Le Roi : « Mais naturellement. Bien que de nombreux événements qui se déroulent en ce monde que nous vivons paraissent effrayants, je crois qu’il existe beaucoup de bonté, même si elle ne se montre peut-être pas tellement à l’extérieur. Je pense, par exemple, que nombreux sont les parents qui veillent sur leurs enfants avec le plus grand amour et leur assurent tous les soins inimaginables. Qu’il y a un grand nombre de personnes qui aspirent à donner une signification à leur vie ». 

Margit Fjellman : « La destruction de la nature, ne constitue-telle pas un aspect inquiétant de notre temps ? ». 

Le Roi : « Oui, mais j’estime tout de même qu’il est réconfortant que la conscience se soit éveillée lorsqu’il s’agit de la destruction du milieu qui nous entoure. Je trouve tout particulièrement rassurant que ce soit la jeunesse qui marche en tête pour sauver et conserver la nature, qui est la condition même de nos possibilités de vie sur cette terre ». Le roi Baudouin croit à la jeunesse d’aujourd’hui. Il estime qu’elle réagit sainement sous de nombreux aspects. Qu’elle aspire à donner à la vie une signification, en se choisissant comme but les vraies valeurs humaines.

Margit Fjellman au Palais de Bruxelles
L’audience est terminée et le roi Baudouin prend congé de moi. Notre entrevue a duré trois quarts d’heure. Ce fut une rencontre dans le milieu le plus solennel, une rencontre fructueuse pour les deux personnes impliquées – le roi des Belges et la journaliste suédoise, qui compte parmi les privilèges de sa vie d’avoir appris à connaître la reine Astrid et d’avoir pu la voir quotidiennement, même si ce ne fut que pendant une brève période de sa jeunesse. Lorsque je laisse derrière moi le Palais et prend place dans la voiture de l’ambassade de Suède, mes pensées continuent à évoluer autour de l’événement que je viens de vivre.
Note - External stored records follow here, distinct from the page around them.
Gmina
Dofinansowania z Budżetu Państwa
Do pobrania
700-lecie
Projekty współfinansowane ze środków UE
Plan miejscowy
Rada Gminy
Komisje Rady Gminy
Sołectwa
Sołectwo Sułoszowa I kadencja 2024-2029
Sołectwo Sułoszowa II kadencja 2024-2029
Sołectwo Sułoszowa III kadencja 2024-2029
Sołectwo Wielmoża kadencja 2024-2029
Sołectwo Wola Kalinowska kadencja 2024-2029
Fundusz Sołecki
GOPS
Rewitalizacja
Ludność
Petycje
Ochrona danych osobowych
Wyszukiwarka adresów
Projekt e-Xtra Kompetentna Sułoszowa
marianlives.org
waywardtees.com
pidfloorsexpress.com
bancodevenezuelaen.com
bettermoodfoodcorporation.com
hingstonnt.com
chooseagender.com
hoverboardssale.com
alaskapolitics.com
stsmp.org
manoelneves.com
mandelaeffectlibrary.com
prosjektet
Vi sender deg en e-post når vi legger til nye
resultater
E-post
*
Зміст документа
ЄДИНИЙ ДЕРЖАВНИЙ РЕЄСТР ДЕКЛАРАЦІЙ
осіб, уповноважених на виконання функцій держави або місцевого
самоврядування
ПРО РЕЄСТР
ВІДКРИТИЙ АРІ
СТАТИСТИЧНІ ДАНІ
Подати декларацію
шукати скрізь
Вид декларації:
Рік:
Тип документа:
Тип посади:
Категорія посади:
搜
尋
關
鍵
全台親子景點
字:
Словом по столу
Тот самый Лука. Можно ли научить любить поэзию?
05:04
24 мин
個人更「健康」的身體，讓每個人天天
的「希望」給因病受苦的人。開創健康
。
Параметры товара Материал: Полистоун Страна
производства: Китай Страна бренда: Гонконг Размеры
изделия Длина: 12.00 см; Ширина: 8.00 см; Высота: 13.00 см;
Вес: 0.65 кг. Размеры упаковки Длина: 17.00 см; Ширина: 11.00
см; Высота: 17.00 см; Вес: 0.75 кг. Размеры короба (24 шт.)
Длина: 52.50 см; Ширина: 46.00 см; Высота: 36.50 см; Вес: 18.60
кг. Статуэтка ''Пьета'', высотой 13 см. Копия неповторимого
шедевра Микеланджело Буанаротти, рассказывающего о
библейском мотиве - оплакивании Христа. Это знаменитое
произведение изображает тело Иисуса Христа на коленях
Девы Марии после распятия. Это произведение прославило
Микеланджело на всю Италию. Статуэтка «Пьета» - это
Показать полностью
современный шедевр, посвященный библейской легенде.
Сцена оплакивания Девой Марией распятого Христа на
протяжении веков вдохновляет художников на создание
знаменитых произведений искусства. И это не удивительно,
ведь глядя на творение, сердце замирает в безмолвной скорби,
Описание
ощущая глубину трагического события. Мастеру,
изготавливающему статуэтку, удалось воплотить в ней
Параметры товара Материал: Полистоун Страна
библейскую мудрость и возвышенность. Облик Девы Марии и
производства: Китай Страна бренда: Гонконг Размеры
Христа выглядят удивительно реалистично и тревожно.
La personne du roi Baudouin m’a impressionnée. Sa ressemblance avec sa mère m’a profondément touchée. La pureté de ces deux êtres, la mère et le fils… Le rayonnement du Roi a conduit mes pensées « aux chevaliers sans peur et sans reproche ». Mais notre entrevue ne fut pas tellement solennelle et la conversation ne se maintint pas uniquement sur ce plan élevé.